The population-centric strategy in Iraq continues to deny critical resources to the AQI-led insurgency. AQI conscripted young men from the local population and tried to lead tribal and other insurgent forces. By dividing AQI from the population, we deny them recruits, gathered intelligence, and caused divisions within the entire insurgency.

There are simultaneous operations ongoing in Anbar, Diyala, Babil, and Baghdad that deny AQI access to the population.

Michael Yon describes how al-Qaeda led the insurgency conscripted the local population.

The focus on al Qaeda makes sense here, where local officials have gone on record acknowledging that most of the perhaps one thousand al Qaeda fighters in Baqubah were young men and boys who called the city home. This may clash with the perception in US and other media that only a small percentage of the enemy in Iraq is al Qaeda, which in turn leads to false conclusions that the massive offensive campaign underway across Iraq is a lot of shock and awe aimed at a straw enemy. But as more Sunni tribal leaders renounce former ties with al Qaeda, it’s becoming clearer just how heavily AQ relied on local talent, and how disruptive they have been here in fomenting the civil war.

AQI is the figurative “head” of the insurgency, even if the foreign element is not especially large. Al-Qaeda is an ideological front, not an organization. It sends leadership to different warzone but it relies entirely on indigenous Salafists. There were plenty of AQ-supporters in Iraq, even prior to the war, who would readily serve AQI leaders.

Additionally, it’s a good idea to label a large segment of the insurgency Al-Qaeda. This helps create a clear division between the Iraqi Nationalists and Islamists that we can exploit, even if it is partly artificial.

Michael Yon describes the aftermath of the battle of Baqubah

I was standing there with Abu Ali, with American soldiers and 1920s people milling all around. We had certainly killed a lot of his people, and the 1920s certainly had killed many American soldiers. During severe fighting with al Qaeda in April 2007, the 1920s reached out to American soldiers, and together they have been dismantling al Qaeda here in Baqubah and other places. If we had to fight an allied force of 1920s and al Qaeda, there is no telling how many soldiers we would have lost.

Former Ba’athists and Military men are the most dangerous element in this insurgency. They’ve carried out most of the small-arms combat and IED strikes against US forces. AQI carries out most of the suicide bombigns, but lacks the training and size to fight directly with the US. The former regime loyalists are also the ones most inimicable to Al-Qaeda.

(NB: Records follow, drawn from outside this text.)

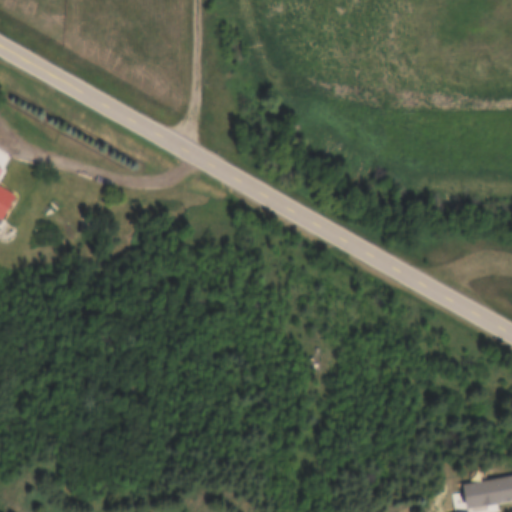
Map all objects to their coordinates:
road: (199, 71)
road: (256, 182)
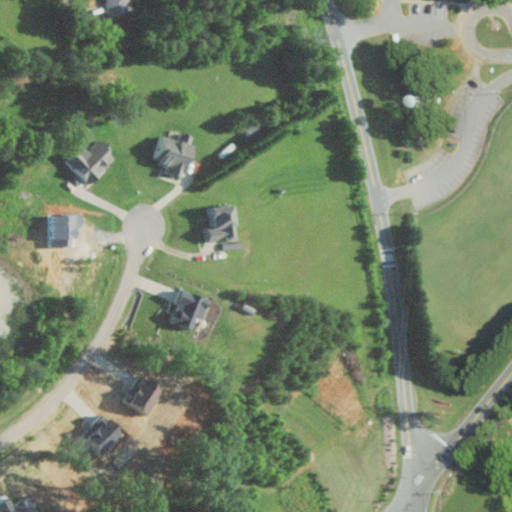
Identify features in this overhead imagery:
building: (111, 5)
road: (486, 8)
road: (389, 9)
road: (400, 20)
parking lot: (419, 24)
road: (483, 52)
water tower: (411, 97)
parking lot: (454, 145)
road: (459, 149)
building: (167, 152)
building: (84, 159)
building: (213, 223)
road: (389, 252)
building: (181, 308)
road: (98, 352)
road: (507, 386)
road: (454, 440)
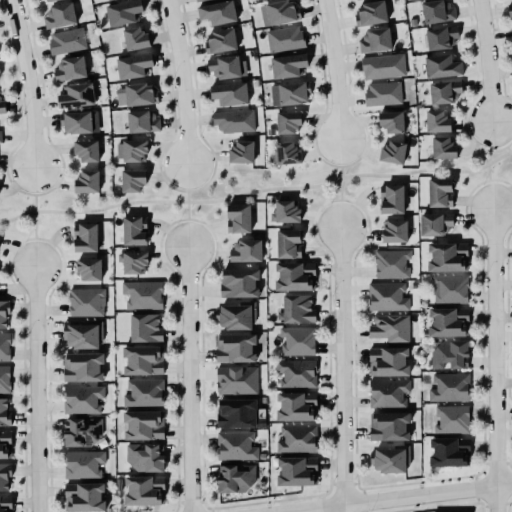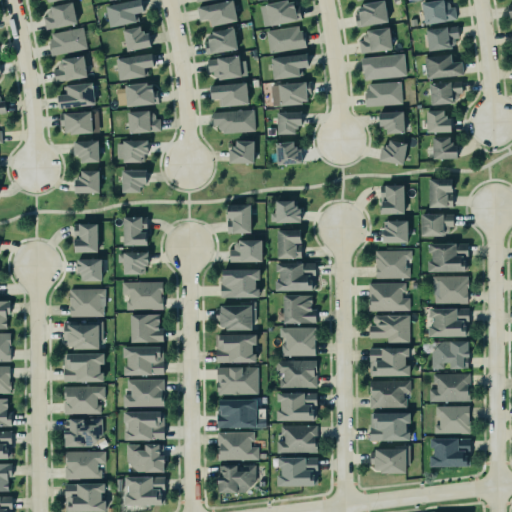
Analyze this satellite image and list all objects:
building: (47, 0)
building: (48, 0)
building: (196, 0)
building: (199, 0)
building: (510, 9)
building: (437, 11)
building: (509, 11)
building: (124, 12)
building: (218, 12)
building: (279, 12)
building: (371, 13)
building: (369, 14)
building: (58, 15)
building: (60, 15)
building: (442, 37)
building: (136, 38)
building: (285, 38)
building: (283, 39)
building: (65, 40)
building: (67, 40)
building: (220, 40)
building: (375, 40)
building: (374, 41)
road: (485, 62)
building: (288, 65)
building: (134, 66)
building: (381, 66)
building: (383, 66)
building: (442, 66)
building: (227, 67)
building: (441, 67)
building: (70, 68)
building: (68, 69)
road: (333, 69)
road: (181, 81)
road: (28, 84)
building: (444, 91)
building: (231, 93)
building: (288, 93)
building: (290, 93)
building: (381, 93)
building: (383, 93)
building: (138, 94)
building: (140, 94)
building: (77, 95)
building: (74, 96)
building: (121, 96)
building: (2, 106)
building: (1, 107)
building: (232, 120)
building: (142, 121)
building: (234, 121)
building: (288, 121)
building: (392, 121)
building: (437, 121)
building: (76, 122)
building: (76, 122)
building: (286, 122)
building: (391, 122)
road: (484, 135)
road: (509, 145)
road: (330, 147)
building: (443, 148)
building: (442, 149)
road: (509, 149)
building: (87, 150)
building: (130, 150)
building: (131, 150)
building: (85, 151)
road: (491, 151)
building: (242, 152)
building: (393, 152)
building: (286, 153)
building: (288, 153)
building: (391, 153)
road: (329, 163)
road: (353, 163)
road: (176, 172)
road: (489, 172)
road: (25, 180)
building: (133, 180)
road: (501, 180)
building: (87, 181)
building: (131, 181)
building: (85, 182)
road: (208, 182)
road: (342, 182)
road: (477, 185)
road: (174, 189)
park: (244, 191)
road: (257, 191)
road: (45, 192)
building: (440, 192)
road: (26, 193)
building: (389, 196)
building: (392, 198)
road: (347, 201)
road: (327, 202)
road: (188, 205)
building: (283, 210)
building: (285, 212)
road: (36, 216)
building: (236, 216)
building: (239, 218)
road: (328, 218)
road: (178, 220)
road: (196, 220)
building: (433, 221)
building: (436, 224)
building: (133, 228)
building: (392, 229)
building: (135, 230)
building: (395, 231)
building: (83, 235)
road: (179, 236)
building: (85, 237)
road: (42, 239)
road: (26, 240)
building: (287, 242)
building: (289, 243)
building: (246, 250)
road: (26, 253)
building: (445, 255)
building: (447, 257)
building: (132, 260)
building: (133, 262)
building: (389, 262)
building: (392, 263)
building: (87, 266)
building: (90, 269)
building: (293, 274)
building: (295, 276)
building: (237, 281)
building: (239, 282)
building: (447, 287)
building: (450, 289)
building: (141, 292)
building: (143, 294)
building: (386, 296)
building: (387, 296)
building: (83, 300)
building: (87, 302)
building: (295, 307)
building: (3, 309)
building: (298, 309)
building: (4, 312)
building: (234, 313)
building: (235, 316)
building: (449, 321)
building: (388, 326)
building: (390, 327)
building: (145, 328)
building: (82, 335)
building: (295, 339)
building: (298, 340)
building: (4, 345)
building: (5, 346)
building: (235, 348)
building: (448, 353)
building: (450, 354)
building: (386, 359)
road: (493, 359)
building: (143, 360)
building: (388, 361)
building: (81, 365)
building: (83, 366)
road: (340, 367)
building: (294, 372)
building: (297, 373)
building: (4, 379)
road: (188, 379)
building: (237, 380)
road: (35, 387)
building: (449, 387)
building: (143, 390)
building: (387, 391)
building: (144, 393)
building: (388, 393)
building: (79, 398)
building: (82, 399)
building: (297, 406)
building: (3, 412)
building: (4, 412)
building: (236, 413)
building: (451, 417)
building: (451, 419)
building: (141, 424)
building: (144, 425)
building: (389, 425)
building: (79, 430)
building: (82, 431)
building: (298, 439)
building: (4, 441)
building: (5, 444)
building: (236, 445)
building: (450, 451)
building: (145, 456)
building: (388, 456)
building: (390, 460)
building: (81, 462)
building: (84, 464)
building: (297, 471)
building: (3, 473)
building: (4, 475)
building: (237, 477)
building: (145, 490)
building: (82, 494)
road: (395, 496)
building: (84, 497)
building: (4, 502)
building: (6, 503)
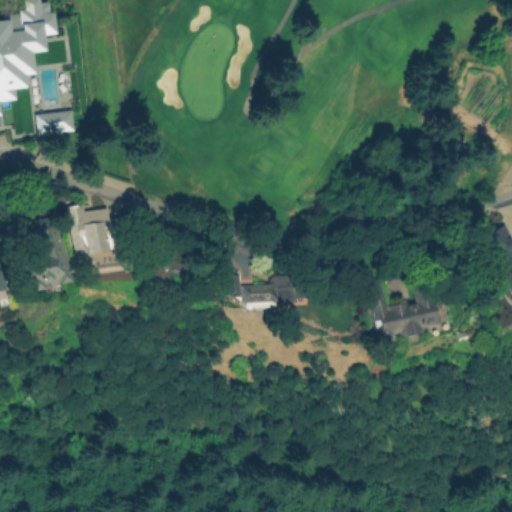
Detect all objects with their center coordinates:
building: (21, 40)
building: (20, 41)
road: (272, 94)
park: (314, 107)
building: (48, 121)
building: (50, 121)
building: (92, 229)
building: (84, 231)
road: (252, 240)
building: (500, 253)
building: (37, 256)
building: (41, 256)
building: (160, 259)
building: (506, 263)
building: (156, 266)
building: (255, 288)
building: (257, 289)
building: (400, 311)
building: (394, 313)
park: (163, 446)
road: (251, 467)
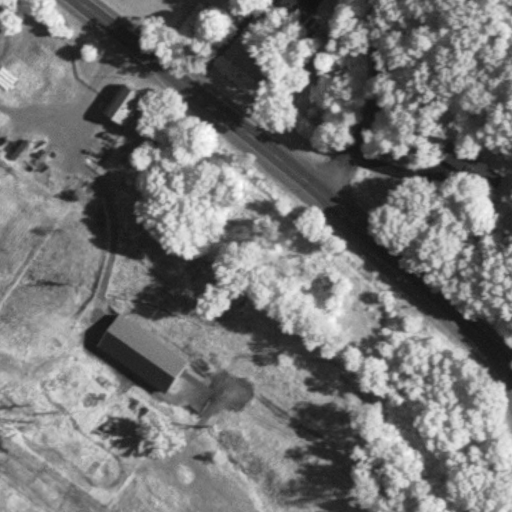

This helped form the US alliance with the 1920s, the Islamic Army, the tribes, and other elements of the insurgency.

Al Qaeda’s ultimate failure in much of Anbar and now in parts of Diyala relates back to one of the pillars of success—or failure—in this war: Values. People who understand how to tamp down this war realize the critical pillar that values can play into success or failure in counterinsurgency, or COIN.

Values. Cutting off people’s heads is not good values.

Abu Ali said that on 1 April 2007, he and his people attacked al Qaeda in Buhriz for their crimes against Islam. He also said something that many Muslims have said to me: al Qaeda are not Muslims. (Both Sunni and Shia have said nearly the exact same words, at times on video.) Abu Ali said they fought hard against al Qaeda, and on 10 April, they asked the Americans to join the attack. It worked.

Speaking through LT David Wallach, a native Arabic speaker, Abu Ali said that “al Qaeda is an abomination of Islam: cutting off heads, stealing people’s money, kidnapping . . . every type of torture they have done.”

This is going to sound machiavellian, but I need to say it.

It is actually a good idea to let Islamists take over a few isolated areas. The Taliban, AQI, the Islamic Courts and others wear out their welcome very quickly. They impose a radical and alien version of Islam on the Muslim population and act like tyrants. If we cordon them off to one location, al-Qaeda will torment their host population. We can then attack and “liberate” these locations with the help of the population.

It is about values, and the radical Islamists don’t have many values in common with the rest of the Muslim world. Their rhethoric sounds impressive from afar, but living under the rule of radical Salafist and political ideologues is hell on earth.